▶ _TEXT ZUR ANALYSE_
-- -- --

Das Thema Fachkräftesicherung/Nachwuchsgewinnung ist die zentrale Herausforderung des Handwerks allgemein, ob es nun in Potsdam ist oder im Landkreis Teltow-Fläming. Sicherlich gibt es attraktivere Regionen und weniger attraktivere. Allerdings dort, wo es vermeintlich attraktiver ist und es mehr Jugendliche gibt, die auch einen Beruf erlernen wollen, gibt es auch mehr Firmen, die im Wettbewerb um den Nachwuchs stehen. Aber wir sind an dem Thema dran, beraten unsere Betriebe, präsentieren uns in Lehrstellenbörsen und auf Ausbildungsmessen und bieten den jungen Leuten zum Beispiel auch eine Lehrstellen-App an. Wir sind schon ganz gut aufgestellt, aber es kann natürlich immer noch besser werden.

-- -- --

▶ _BEREITGESTELLTES MATERIAL_

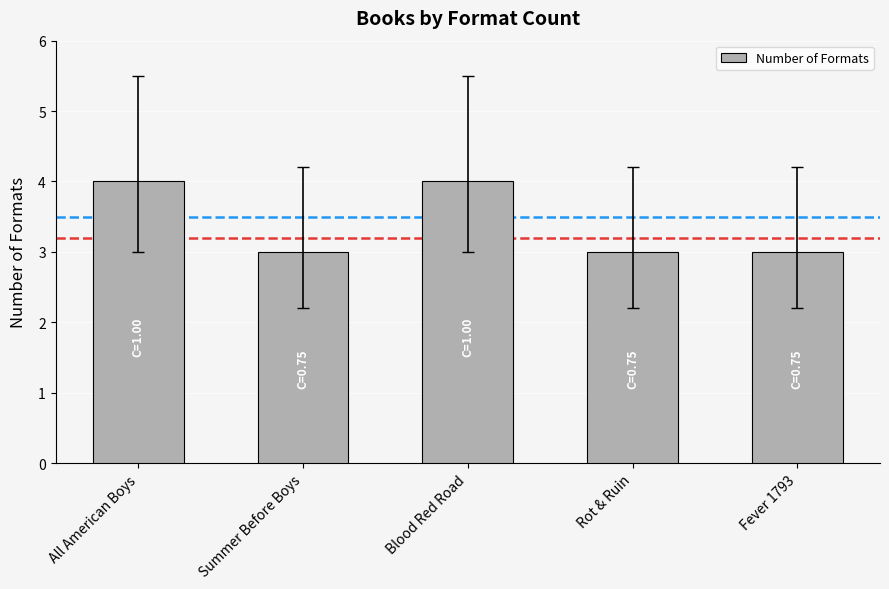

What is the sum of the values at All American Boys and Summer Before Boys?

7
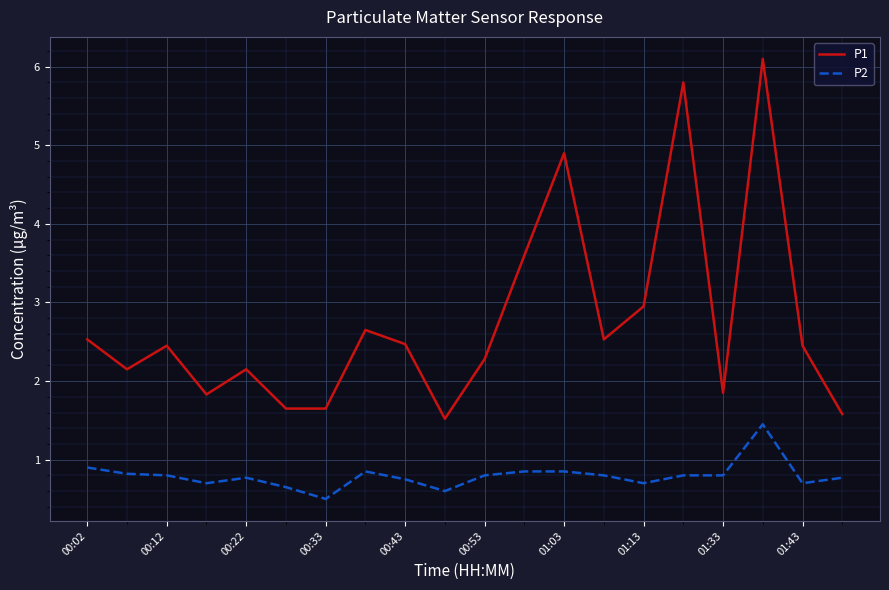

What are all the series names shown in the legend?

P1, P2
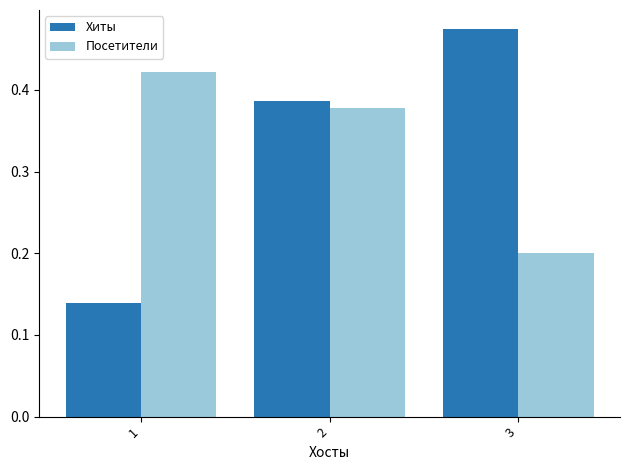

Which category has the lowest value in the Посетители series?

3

-- -- --

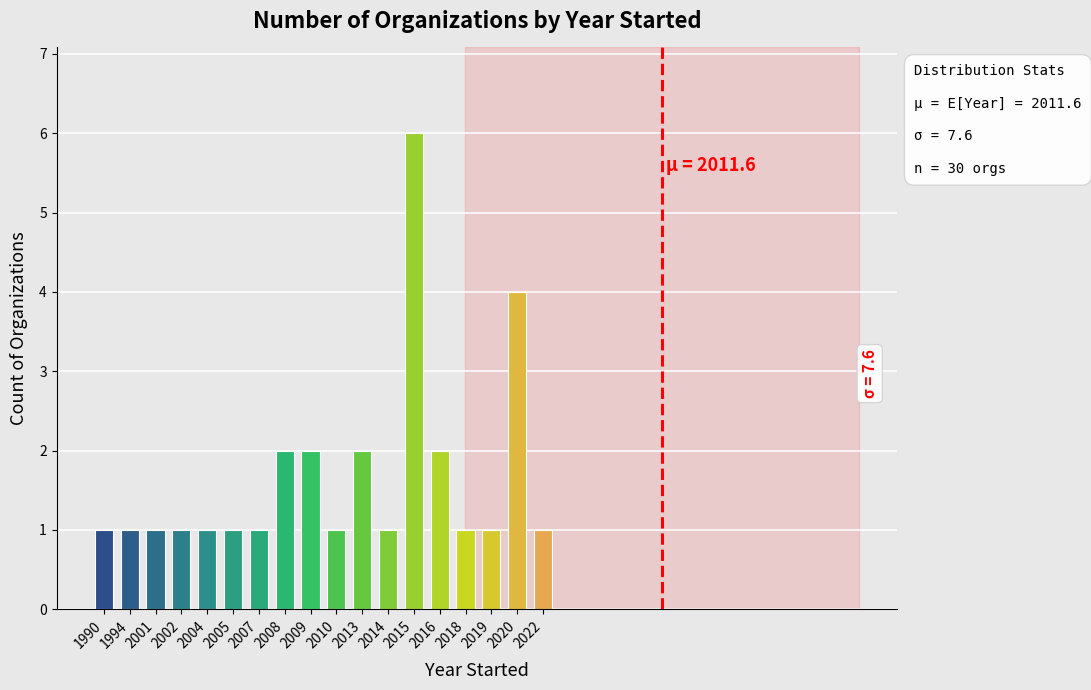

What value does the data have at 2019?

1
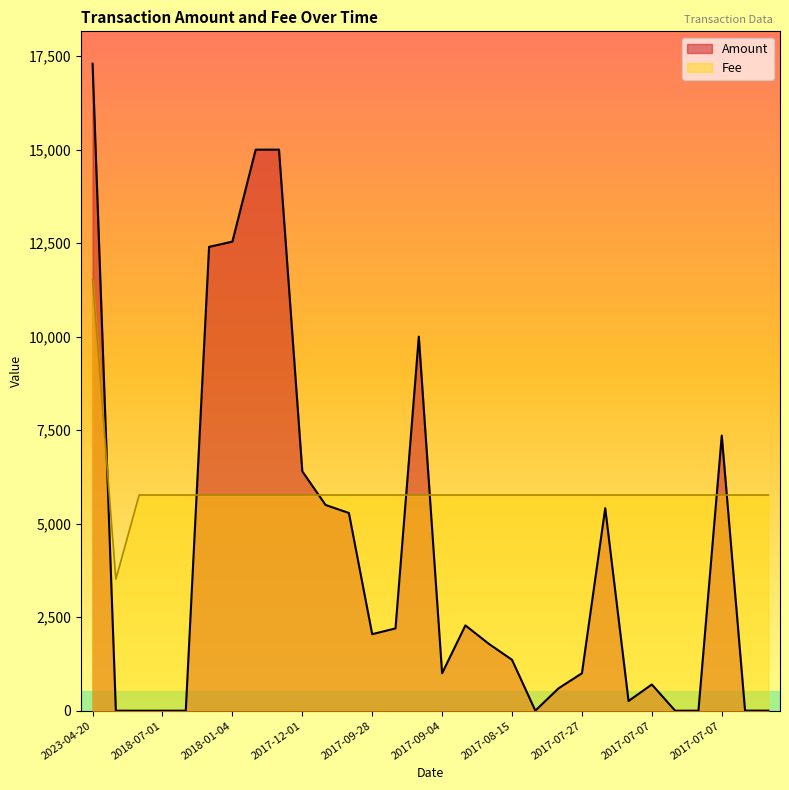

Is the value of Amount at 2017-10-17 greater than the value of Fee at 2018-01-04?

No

-- -- --

▶ _ZUM VERSTÄNDNIS_
[1] Welches Angebot für junge Leute nennt der Text über die Nachwuchsgewinnung im Handwerk als Beispiel?
[2] Setze den Text über die Nachwuchsgewinnung im Handwerk nach seinem letzten Satz fort.
Die Datensätze haben mit dem Text nichts zu tun.

▶ _LÖSUNGEN_
[1] Eine Lehrstellen-App.

[2]
Man sollte meinen, dass zumindest in den Gemeinden rund um Berlin Betriebe auch von Jugendlichen ohne Lehrstelle aus der Hauptstadt profitieren können.

Könnte man meinen, dem ist aber leider nicht immer so. Denn viele Jugendliche in den berlinnahen Regionen gehen auch den entgegengesetzten Weg, also zur Ausbildung nach Berlin.

Was kann man da machen?

Wir müssen zusehen, dass wir das Handwerk noch weiter in die Köpfe der jungen Menschen bekommen. Und was mir noch ganz wichtig ist, wir müssen vor allem auch die Eltern davon überzeugen, dass im Handwerk alle Perspektiven vorhanden sind.

Sie haben gesagt, Sie wollen das Handwerk stärker in das Bewusstsein junger Menschen bringen. Das versucht das Handwerk doch schon seit Langem. Was wollen Sie besser machen?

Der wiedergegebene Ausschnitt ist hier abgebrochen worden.